In a study to identify causative mutations in patients with Gorlin syndrome without PTCH1 mutations, Smith et al found that germline mutations in SUFU were associated with Gorlin syndrome and with increased likelihood of Gorlin syndrome–associated childhood medulloblastoma. The study is reported in the Journal of Clinical Oncology. As noted by the investigators, heterozygous germline PTCH1 mutations are known to cause Gorlin syndrome, but reported mutation detection rates rarely exceed 70%.

SUFU Mutation and Medulloblastoma

Exome sequencing was performed on lymphocyte DNA from four unrelated individuals in families with Gorlin syndrome who had no PTCH1 mutations identified on Sanger sequencing, multiplex ligation-dependent probe amplification (MLPA), or RNA analysis. A germline heterozygous nonsense mutation in SUFU was found in one of the four exomes. Sanger sequencing of SUFU in 23 additional Gorlin syndrome families without PTCH1 mutations identified  SUFU mutation in a second family, and copy number analysis by MLPA identified a large heterozygous deletion in a third family.

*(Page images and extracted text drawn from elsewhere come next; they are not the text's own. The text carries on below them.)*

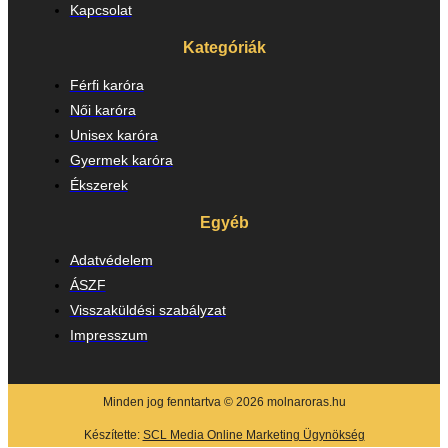
Kapcsolat
Kategóriák
Férfi karóra
Női karóra
Unisex karóra
Gyermek karóra
Ékszerek
Egyéb
Adatvédelem
ÁSZF
Visszaküldési szabályzat
Impresszum
Minden jog fenntartva © 2026 molnaroras.hu
Készítette:
SCL Media Online Marketing Ügynökség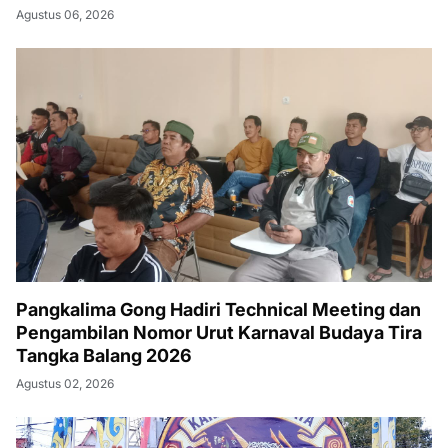
Agustus 06, 2026
Pangkalima Gong Hadiri Technical Meeting dan
Pengambilan Nomor Urut Karnaval Budaya Tira
Tangka Balang 2026
Agustus 02, 2026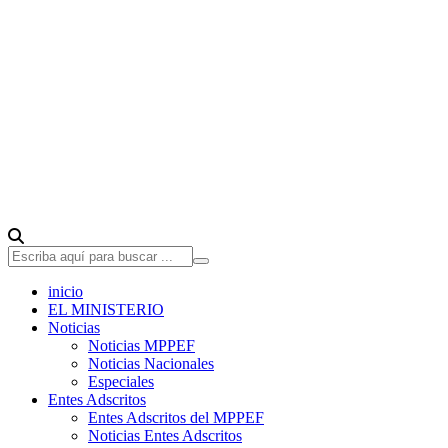
inicio
EL MINISTERIO
Noticias
Noticias MPPEF
Noticias Nacionales
Especiales
Entes Adscritos
Entes Adscritos del MPPEF
Noticias Entes Adscritos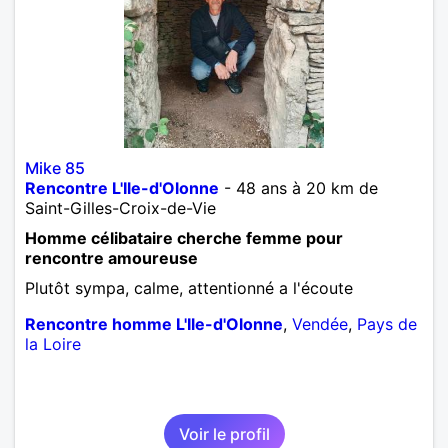
Mike 85
Rencontre L'Ile-d'Olonne
- 48 ans à 20 km de
Saint-Gilles-Croix-de-Vie
Homme célibataire cherche femme pour
rencontre amoureuse
Plutôt sympa, calme, attentionné a l'écoute
Rencontre homme L'Ile-d'Olonne
,
Vendée
,
Pays de
la Loire
Voir le profil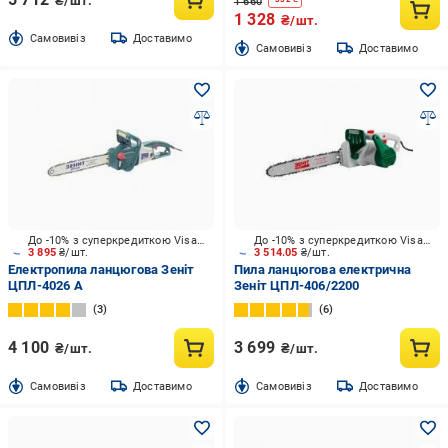
₴/шт.
1 660
1 328
₴/шт.
Cамовивіз
Доставимо
Cамовивіз
Доставимо
До -10% з суперкредиткою Visa Вигода
До -10% з суперкредиткою Visa Вигода
3 895
₴/шт.
3 514.05
₴/шт.
Електропила ланцюгова Зеніт
Пила ланцюгова електрична
ЦПЛ-4026 А
Зеніт ЦПЛ-406/2200
3
6
4 100
3 699
₴/шт.
₴/шт.
Cамовивіз
Доставимо
Cамовивіз
Доставимо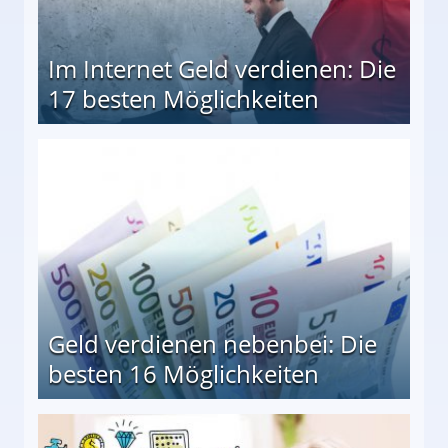
Im Internet Geld verdienen: Die
17 besten Möglichkeiten
en Möglichkeiten
Geld verdienen nebenbei: Die
besten 16 Möglichkeiten
 Möglichkeiten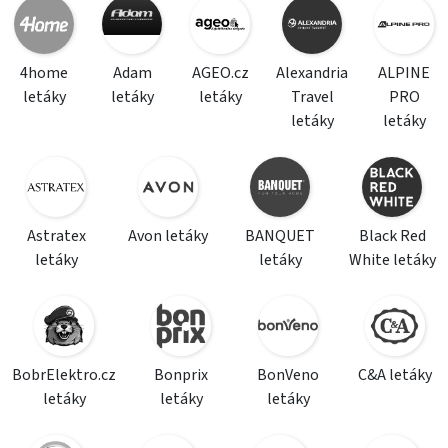
4home
Adam
AGEO.cz
Alexandria
ALPINE
letáky
letáky
letáky
Travel
PRO
letáky
letáky
Astratex
Avon letáky
BANQUET
Black Red
letáky
letáky
White letáky
BobrElektro.cz
Bonprix
BonVeno
C&A letáky
letáky
letáky
letáky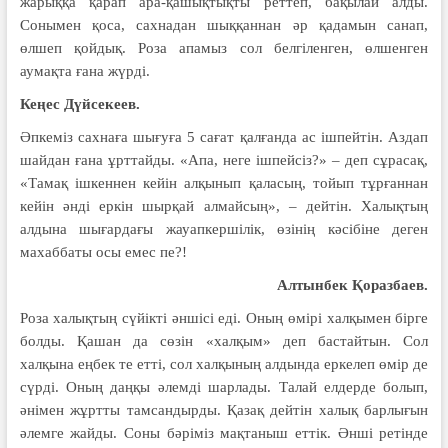
жарыққа қарап ара-қашықтықты реттеп, бақылай алды.
Сонымен қоса, сахнадан шыққаннан әр қадамын санап,
өлшеп қойдық. Роза апамыз сол белгіленген, өлшенген
аумақта ғана жүрді.
Кеңес Дүйсекеев.
Әпкеміз сахнаға шығуға 5 сағат қалғанда ас ішпейтін. Аздап
шайдан ғана ұрттайды. «Апа, неге ішпейсіз?» – деп сұрасақ,
«Тамақ ішкеннен кейін алқынып қаласың, тойып тұрғаннан
кейін әнді еркін шырқай алмайсың», – дейтін. Халықтың
алдына шығардағы жауапкершілік, өзінің кәсібіне деген
махаббаты осы емес пе?!
Алтынбек Қоразбаев.
Роза халықтың сүйікті әншісі еді. Оның өмірі халқымен бірге
болды. Қашан да сөзін «халқым» деп бастайтын. Сол
халқына еңбек те етті, сол халқының алдында еркелеп өмір де
сүрді. Оның даңқы әлемді шарлады. Талай елдерде болып,
әнімен жұртты тамсандырды. Қазақ дейтін халық барлығын
әлемге жайды. Соны бәріміз мақтаныш еттік. Әнші ретінде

The three SUFU-positive families met diagnostic criteria for Gorlin syndrome, although none of the affected individuals had odontogenic jaw keratocysts. All three families included a single case of medulloblastoma. In contrast, medulloblastoma occurred in only 2 (1.7%) of 115 patients with Gorlin syndrome and a PTCH1 mutation.

The investigators concluded: “We demonstrate convincing evidence that SUFU mutations can cause classical Gorlin syndrome. Our study redefines the risk of medulloblastoma in Gorlin syndrome, dependent on the underlying causative gene. Previous reports have found a 5% risk of medulloblastoma in Gorlin syndrome. We found a < 2% risk in PTCH1 mutation-positive individuals, with a risk up to 20 × higher in SUFU mutation-positive individuals. Our data suggest childhood brain magnetic resonance imaging surveillance is justified in SUFU-related, but not PTCH1-related, Gorlin syndrome.”

D. Gareth R. Evans, MD, of Manchester Centre for Genomic Medicine, St Mary’s Hospital, is the corresponding author for the Journal of Clinical Oncology article.

The study was supported by the British Skin Foundation and Manchester Biomedical Research Centre.

The study authors reported no potential conflicts of interest.

The content in this post has not been reviewed by the American Society of Clinical Oncology, Inc. (ASCO®) and does not necessarily reflect the ideas and opinions of ASCO®.